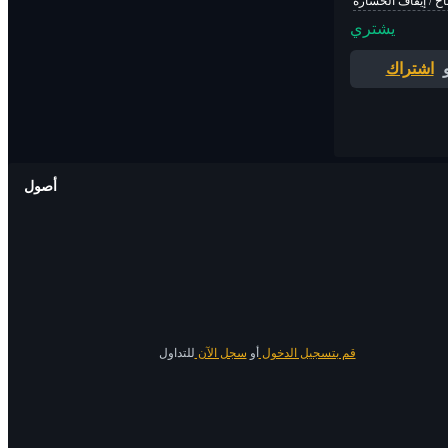
اح / إيقاف الخسارة
يشتري
اشتراك
أصول
قم بتسجيل الدخول
أو
سجل الآن
للتداول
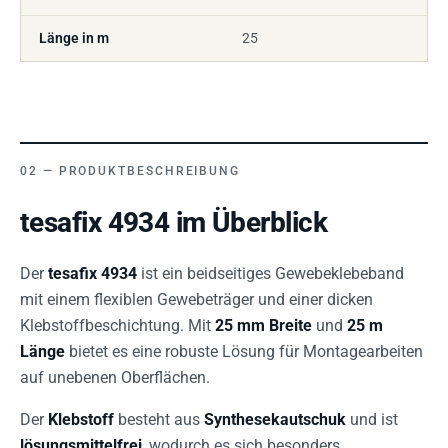
Länge in m
25
PRODUKTBESCHREIBUNG
tesafix 4934 im Überblick
Der
tesafix 4934
ist ein beidseitiges Gewebeklebeband
mit einem flexiblen Gewebeträger und einer dicken
Klebstoffbeschichtung. Mit
25 mm Breite
und
25 m
Länge
bietet es eine robuste Lösung für Montagearbeiten
auf unebenen Oberflächen.
Der
Klebstoff
besteht aus
Synthesekautschuk
und ist
lösungsmittelfrei
, wodurch es sich besonders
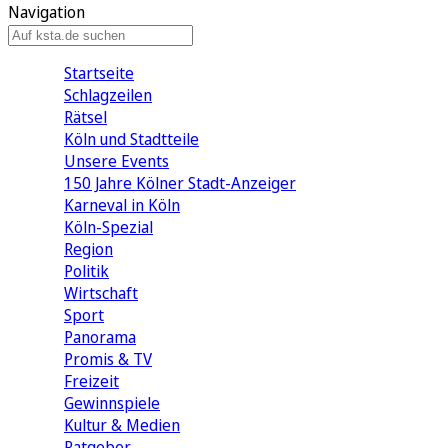
Navigation
Startseite
Schlagzeilen
Rätsel
Köln und Stadtteile
Unsere Events
150 Jahre Kölner Stadt-Anzeiger
Karneval in Köln
Köln-Spezial
Region
Politik
Wirtschaft
Sport
Panorama
Promis & TV
Freizeit
Gewinnspiele
Kultur & Medien
Ratgeber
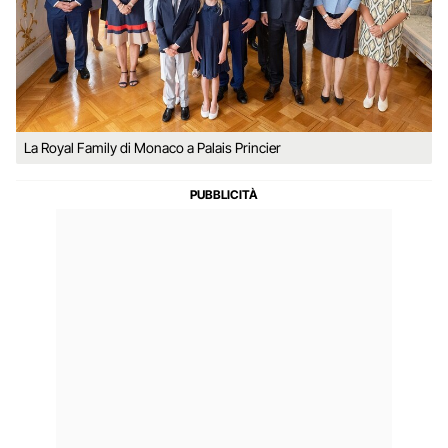
La Royal Family di Monaco a Palais Princier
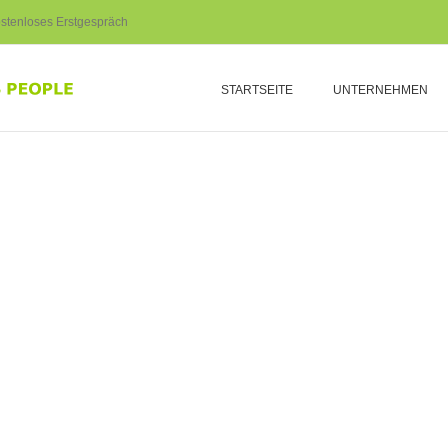
stenloses Erstgespräch
STARTSEITE
UNTERNEHMEN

■ ■ ■ ■ ■ ■ ■

Description of the task:
Copy the data verbatim, starting at the line that contains "La Royal Family di Monaco a Palais Princier" and stopping after the last line of the data. Leave the pictures out of your answer.

Written answer:
La Royal Family di Monaco a Palais Princier
stenloses Erstgespräch
STARTSEITE
UNTERNEHMEN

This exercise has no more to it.